Instructions for the task: Copy out exactly each line from the line with "cx_px: 1255" through the last line of the material below.

Information shown:
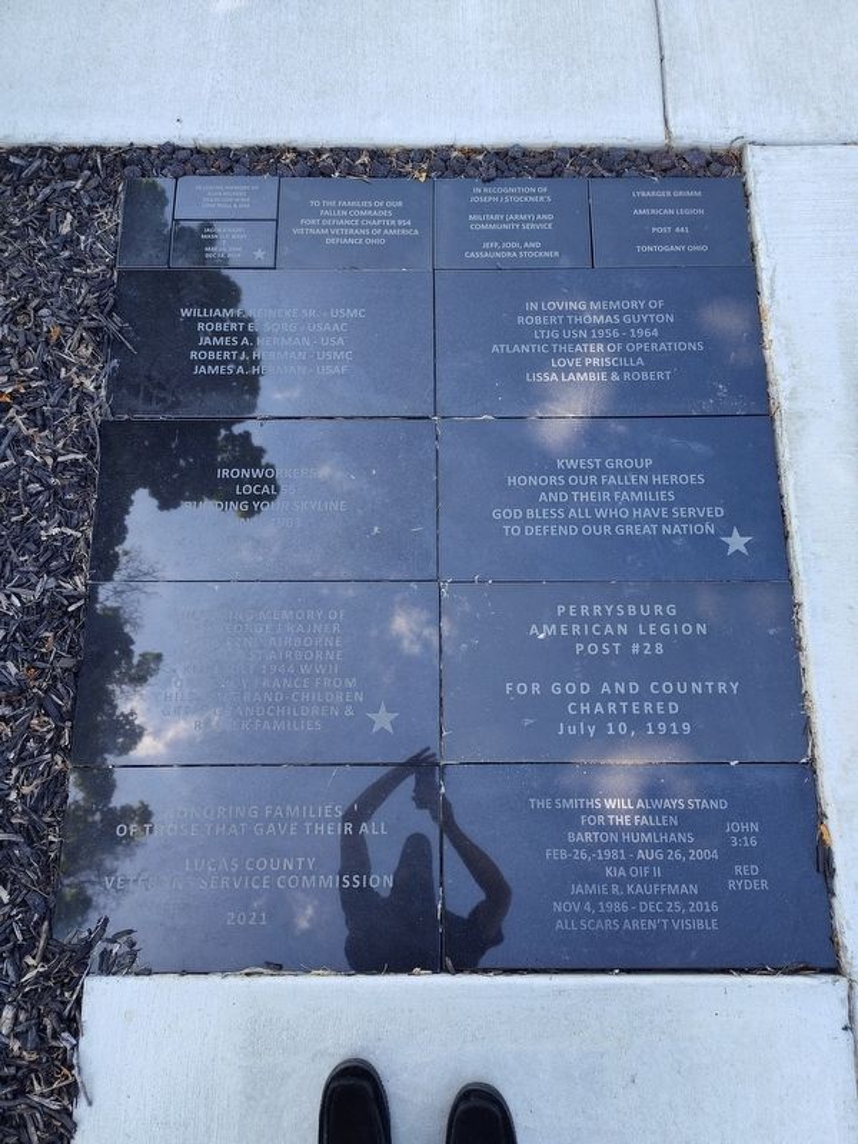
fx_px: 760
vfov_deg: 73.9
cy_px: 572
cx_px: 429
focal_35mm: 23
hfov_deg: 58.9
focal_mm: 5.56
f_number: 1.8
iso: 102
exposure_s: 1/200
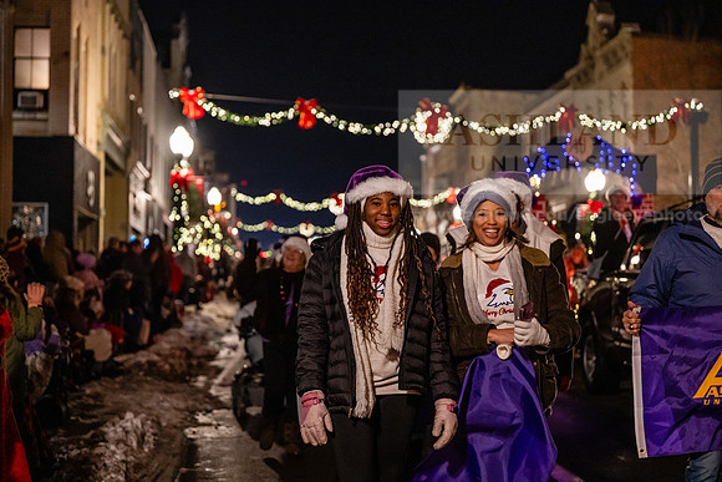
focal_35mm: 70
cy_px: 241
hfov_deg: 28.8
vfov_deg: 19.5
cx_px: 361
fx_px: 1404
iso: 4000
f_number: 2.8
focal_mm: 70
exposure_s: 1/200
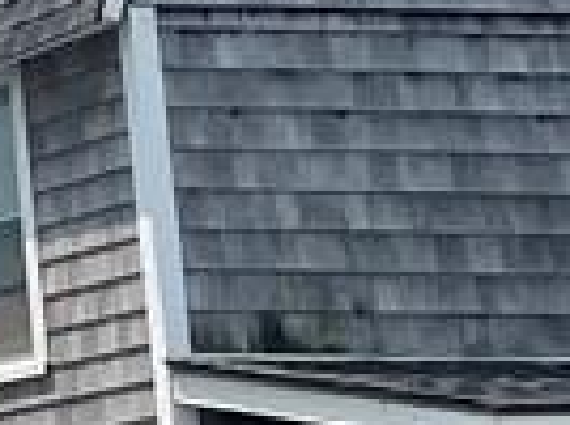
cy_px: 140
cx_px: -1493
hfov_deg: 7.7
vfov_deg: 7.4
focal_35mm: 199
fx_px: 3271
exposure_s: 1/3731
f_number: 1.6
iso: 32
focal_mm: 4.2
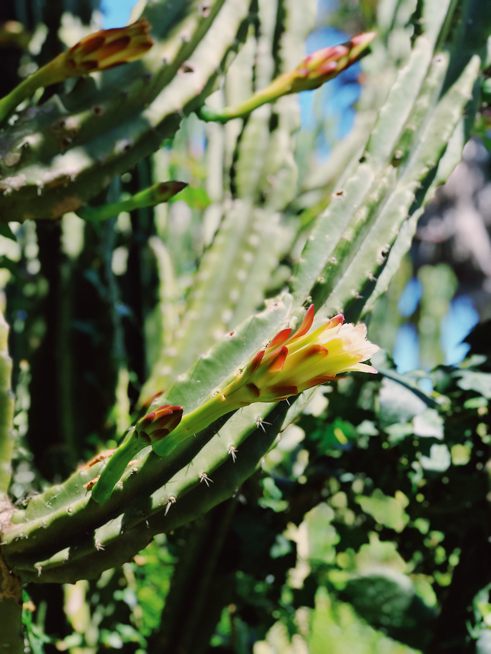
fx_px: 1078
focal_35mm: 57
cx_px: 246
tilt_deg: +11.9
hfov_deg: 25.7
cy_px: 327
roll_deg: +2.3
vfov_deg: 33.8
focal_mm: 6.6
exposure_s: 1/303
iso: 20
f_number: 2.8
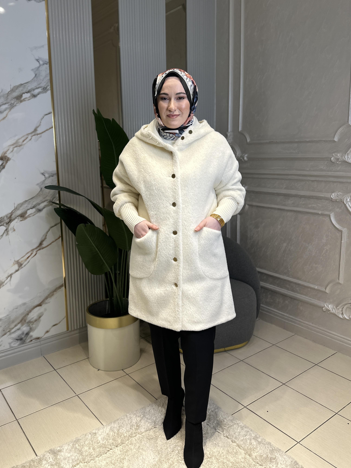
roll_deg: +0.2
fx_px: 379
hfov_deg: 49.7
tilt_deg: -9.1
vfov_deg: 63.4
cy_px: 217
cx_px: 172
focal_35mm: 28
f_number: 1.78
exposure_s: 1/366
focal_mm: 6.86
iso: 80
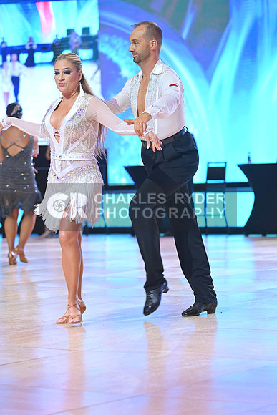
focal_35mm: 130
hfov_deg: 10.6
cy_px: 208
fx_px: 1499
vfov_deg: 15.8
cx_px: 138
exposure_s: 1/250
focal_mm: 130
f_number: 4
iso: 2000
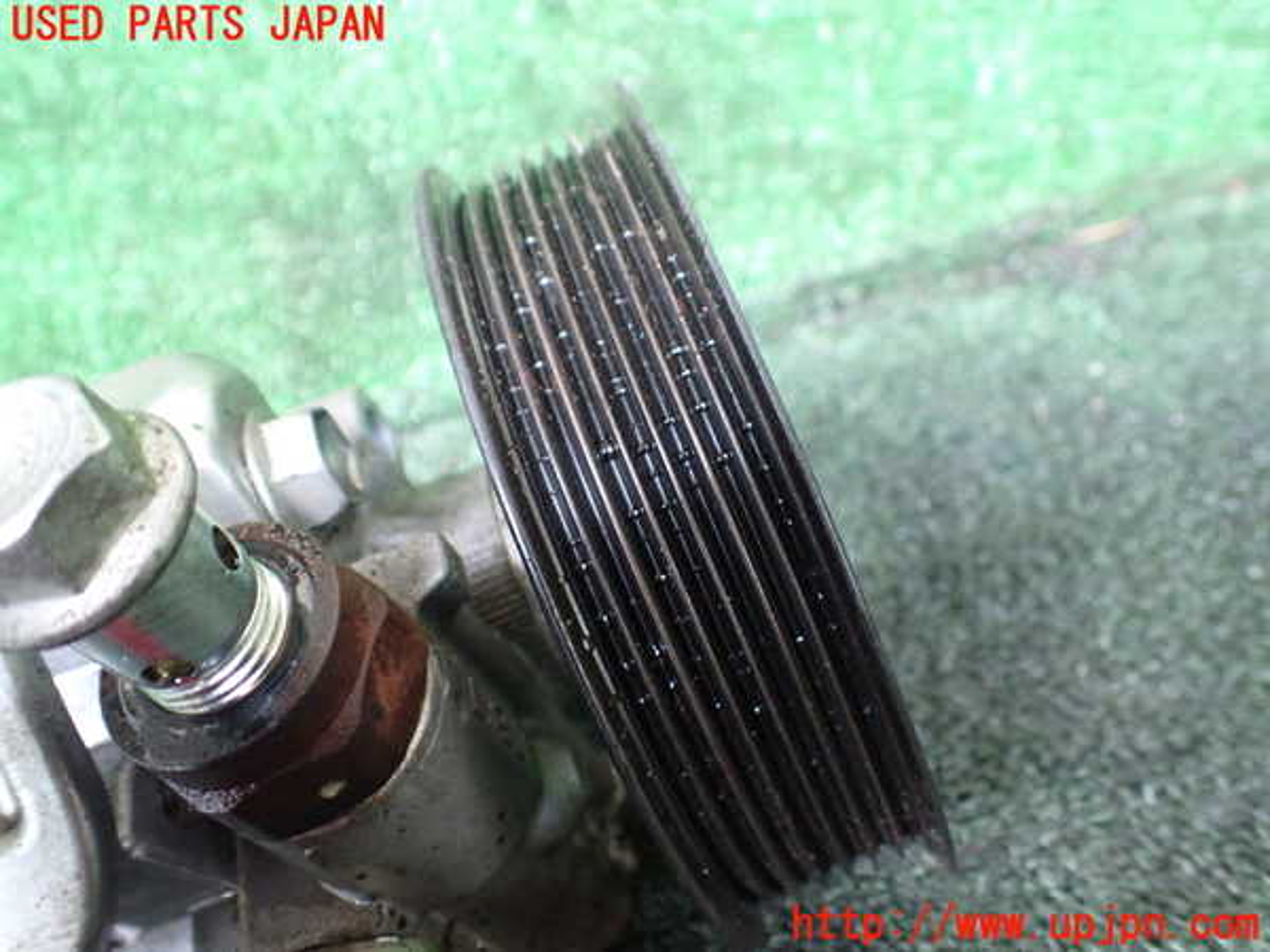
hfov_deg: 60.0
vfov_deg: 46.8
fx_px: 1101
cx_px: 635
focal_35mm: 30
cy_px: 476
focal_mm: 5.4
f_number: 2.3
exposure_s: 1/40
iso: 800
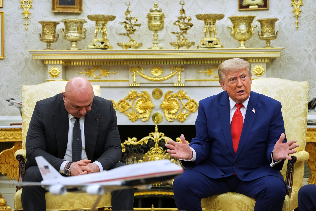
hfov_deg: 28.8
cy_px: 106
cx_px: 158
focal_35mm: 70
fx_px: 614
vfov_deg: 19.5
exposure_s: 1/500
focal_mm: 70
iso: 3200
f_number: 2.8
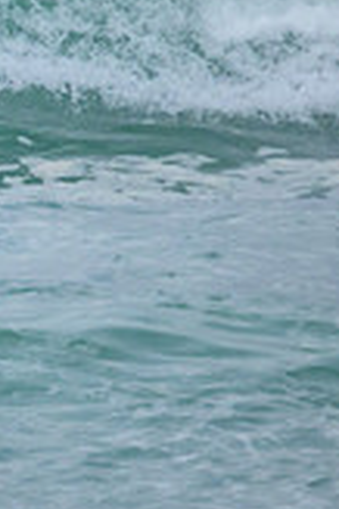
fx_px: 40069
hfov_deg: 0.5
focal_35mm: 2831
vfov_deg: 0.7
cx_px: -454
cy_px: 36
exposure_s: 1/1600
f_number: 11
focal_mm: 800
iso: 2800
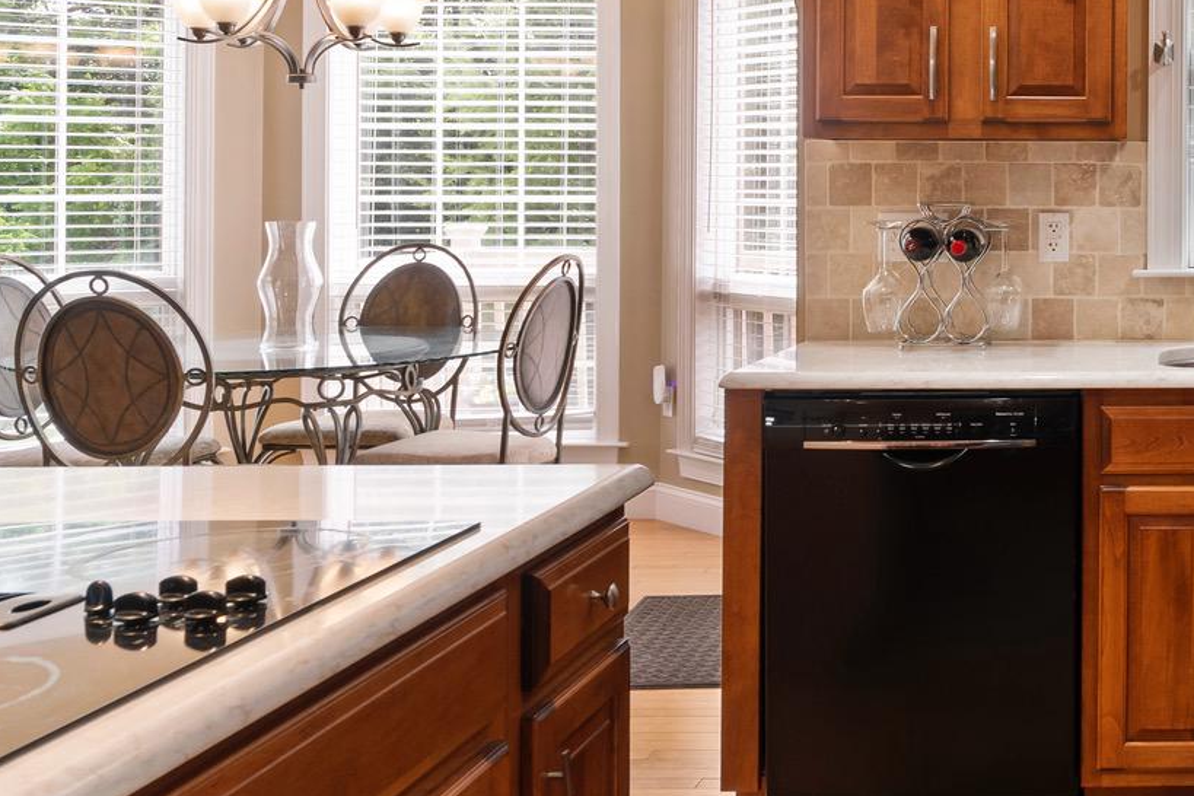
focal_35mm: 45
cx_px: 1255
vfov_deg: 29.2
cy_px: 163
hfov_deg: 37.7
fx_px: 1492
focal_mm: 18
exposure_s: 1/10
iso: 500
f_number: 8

Exercise solution:
cx_px: 1255
vfov_deg: 29.2
cy_px: 163
hfov_deg: 37.7
fx_px: 1492
focal_mm: 18
exposure_s: 1/10
iso: 500
f_number: 8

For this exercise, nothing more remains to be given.